Methylphenidate before fear-memory formation likely reduced anxiety-like responses during

fear-memory retrieval one month later, and individual profiling analysis revealed that

methylphenidate onset had opposing effects on the risk for PTSD-like classification (Ritov &

Richter-Levin, 2017). These results reveal a possible strategy of using low-dose

methylphenidate for the prevention of PTSD in high risk populations (Ritov & Richter-Levin,

2017).

According to the systematic review albuterol acts as an antagonist of PTSS and one

retrospective case study involving people in MVAs indicated that CAPS scores were much lower

in patients who received the adrenergic receptor agonist and coincidently none of them went on

to develop PTSD (Kobayashi et. al., 2011).
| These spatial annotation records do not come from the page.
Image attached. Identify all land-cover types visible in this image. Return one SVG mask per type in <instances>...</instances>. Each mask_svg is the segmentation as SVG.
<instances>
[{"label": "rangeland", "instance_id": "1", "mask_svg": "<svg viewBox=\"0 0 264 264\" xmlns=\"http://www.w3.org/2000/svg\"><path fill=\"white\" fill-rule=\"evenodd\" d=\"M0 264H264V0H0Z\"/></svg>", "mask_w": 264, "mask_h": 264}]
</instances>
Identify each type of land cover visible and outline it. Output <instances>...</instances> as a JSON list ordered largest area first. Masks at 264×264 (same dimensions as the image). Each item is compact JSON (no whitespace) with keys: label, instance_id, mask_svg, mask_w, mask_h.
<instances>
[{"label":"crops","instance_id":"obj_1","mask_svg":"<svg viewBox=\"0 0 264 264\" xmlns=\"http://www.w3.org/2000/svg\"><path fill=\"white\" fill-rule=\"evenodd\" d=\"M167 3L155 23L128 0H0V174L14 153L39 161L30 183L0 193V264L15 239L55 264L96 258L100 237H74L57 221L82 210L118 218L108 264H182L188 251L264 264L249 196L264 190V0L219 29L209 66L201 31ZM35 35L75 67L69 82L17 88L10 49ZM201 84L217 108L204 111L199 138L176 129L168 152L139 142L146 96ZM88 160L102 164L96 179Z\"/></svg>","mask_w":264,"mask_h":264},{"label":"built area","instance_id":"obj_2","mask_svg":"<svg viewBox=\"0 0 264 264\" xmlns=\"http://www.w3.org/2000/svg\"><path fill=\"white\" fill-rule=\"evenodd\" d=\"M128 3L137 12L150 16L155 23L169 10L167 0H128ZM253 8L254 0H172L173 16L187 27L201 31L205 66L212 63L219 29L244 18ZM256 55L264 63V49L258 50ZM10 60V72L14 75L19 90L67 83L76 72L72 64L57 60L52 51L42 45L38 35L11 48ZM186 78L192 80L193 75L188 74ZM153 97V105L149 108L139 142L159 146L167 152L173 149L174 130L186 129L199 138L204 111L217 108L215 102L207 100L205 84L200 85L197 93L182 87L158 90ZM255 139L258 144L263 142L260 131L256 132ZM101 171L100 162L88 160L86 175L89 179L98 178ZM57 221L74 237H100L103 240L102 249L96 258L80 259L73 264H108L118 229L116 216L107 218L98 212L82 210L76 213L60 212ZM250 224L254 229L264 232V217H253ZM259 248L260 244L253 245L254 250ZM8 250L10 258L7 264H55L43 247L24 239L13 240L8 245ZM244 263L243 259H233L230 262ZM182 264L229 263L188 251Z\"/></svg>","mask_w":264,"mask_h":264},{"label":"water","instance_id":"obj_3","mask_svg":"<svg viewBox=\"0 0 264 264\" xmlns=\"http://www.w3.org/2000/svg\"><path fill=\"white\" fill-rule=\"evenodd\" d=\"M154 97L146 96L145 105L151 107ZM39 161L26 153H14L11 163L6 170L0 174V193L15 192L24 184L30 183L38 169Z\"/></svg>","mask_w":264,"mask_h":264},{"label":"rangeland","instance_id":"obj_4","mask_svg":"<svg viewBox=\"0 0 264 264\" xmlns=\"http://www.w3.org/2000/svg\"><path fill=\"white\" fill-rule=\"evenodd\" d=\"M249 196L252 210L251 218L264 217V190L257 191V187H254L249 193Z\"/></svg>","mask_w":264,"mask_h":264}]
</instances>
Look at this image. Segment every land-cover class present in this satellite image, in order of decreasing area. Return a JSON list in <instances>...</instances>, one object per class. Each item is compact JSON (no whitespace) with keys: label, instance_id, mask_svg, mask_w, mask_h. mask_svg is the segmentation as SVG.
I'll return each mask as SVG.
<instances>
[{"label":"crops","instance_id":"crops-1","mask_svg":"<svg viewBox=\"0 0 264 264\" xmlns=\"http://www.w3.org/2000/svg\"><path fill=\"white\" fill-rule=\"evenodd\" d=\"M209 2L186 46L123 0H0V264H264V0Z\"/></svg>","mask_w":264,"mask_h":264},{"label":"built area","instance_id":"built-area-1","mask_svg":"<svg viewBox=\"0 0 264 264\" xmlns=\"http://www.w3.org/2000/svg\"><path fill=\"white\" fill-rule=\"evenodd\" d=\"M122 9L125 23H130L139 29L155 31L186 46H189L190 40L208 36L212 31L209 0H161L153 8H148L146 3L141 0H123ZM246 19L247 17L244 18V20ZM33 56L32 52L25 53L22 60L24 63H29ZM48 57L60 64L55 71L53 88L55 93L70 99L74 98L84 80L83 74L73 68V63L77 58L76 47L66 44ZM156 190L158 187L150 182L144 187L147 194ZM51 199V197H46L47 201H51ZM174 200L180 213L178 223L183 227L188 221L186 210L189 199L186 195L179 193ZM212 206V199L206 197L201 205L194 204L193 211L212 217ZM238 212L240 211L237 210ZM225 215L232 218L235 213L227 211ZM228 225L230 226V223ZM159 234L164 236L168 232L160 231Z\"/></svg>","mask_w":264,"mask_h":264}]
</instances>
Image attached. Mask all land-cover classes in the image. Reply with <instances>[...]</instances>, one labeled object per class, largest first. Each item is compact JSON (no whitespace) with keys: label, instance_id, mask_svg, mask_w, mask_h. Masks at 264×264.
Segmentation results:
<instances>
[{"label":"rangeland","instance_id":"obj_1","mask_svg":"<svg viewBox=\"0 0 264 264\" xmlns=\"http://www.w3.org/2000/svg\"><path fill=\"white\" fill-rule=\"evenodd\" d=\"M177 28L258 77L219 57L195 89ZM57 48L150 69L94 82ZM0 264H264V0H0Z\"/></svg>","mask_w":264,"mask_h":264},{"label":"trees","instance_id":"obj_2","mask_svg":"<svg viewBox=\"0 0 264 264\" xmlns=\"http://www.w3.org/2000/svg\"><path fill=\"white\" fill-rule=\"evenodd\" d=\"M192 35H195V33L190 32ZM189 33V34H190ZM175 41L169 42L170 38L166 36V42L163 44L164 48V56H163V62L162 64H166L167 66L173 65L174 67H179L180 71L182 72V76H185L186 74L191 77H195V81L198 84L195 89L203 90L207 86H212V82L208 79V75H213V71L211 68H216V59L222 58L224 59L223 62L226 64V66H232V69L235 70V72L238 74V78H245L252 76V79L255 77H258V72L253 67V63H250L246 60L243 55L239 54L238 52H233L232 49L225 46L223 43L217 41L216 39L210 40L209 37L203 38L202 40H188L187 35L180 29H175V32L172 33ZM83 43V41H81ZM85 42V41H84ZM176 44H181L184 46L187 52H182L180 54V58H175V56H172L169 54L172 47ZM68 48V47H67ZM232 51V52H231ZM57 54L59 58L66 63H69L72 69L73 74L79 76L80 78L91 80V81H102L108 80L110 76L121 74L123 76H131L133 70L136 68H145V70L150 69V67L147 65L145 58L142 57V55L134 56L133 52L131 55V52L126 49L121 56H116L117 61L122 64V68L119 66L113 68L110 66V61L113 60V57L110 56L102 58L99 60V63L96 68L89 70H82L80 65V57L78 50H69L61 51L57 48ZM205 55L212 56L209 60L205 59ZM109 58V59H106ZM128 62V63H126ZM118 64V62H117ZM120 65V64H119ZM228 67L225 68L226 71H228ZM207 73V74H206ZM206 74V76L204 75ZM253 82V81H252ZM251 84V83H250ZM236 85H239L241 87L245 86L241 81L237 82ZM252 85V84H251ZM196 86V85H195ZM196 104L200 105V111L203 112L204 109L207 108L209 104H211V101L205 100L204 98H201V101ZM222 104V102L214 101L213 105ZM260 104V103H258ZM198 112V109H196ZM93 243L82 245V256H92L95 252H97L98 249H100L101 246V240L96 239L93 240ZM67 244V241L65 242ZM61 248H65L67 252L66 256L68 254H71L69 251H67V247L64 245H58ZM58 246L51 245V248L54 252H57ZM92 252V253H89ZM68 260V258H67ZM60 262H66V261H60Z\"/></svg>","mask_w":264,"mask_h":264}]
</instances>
At present time there are only a handful of

retrospective case studies involving albuterols effect on acting as an antagonist to the

development of PTSD. Future studies might include pre-clinical studies involving rodents being

administered albuterol before or after fear conditioning to see if there is an association between

conditioned fear behaviors and PTSD-like reactions. Other larger retrospective case studies

should also be considered to validate and duplicate findings from earlier studies.

Conclusion

Pre-clinical, clinical, study designs, models, and reviews utilized in this systematic

review suggest that there is efficacy for further research and development into hypothesized

somatic pharmacologic PTSD interventions. However, research needs to be heightened and

refined so that the exact mechanism of action of hypothesized somatic pharmacologic

interventions is identified. Advances in medical technology may be the answer to identifying

these exact mechanisms of action. Early pharmacologic interventions have potential as

efficacious, cost-efficient methods of preventing or buffering the onset of PTSD.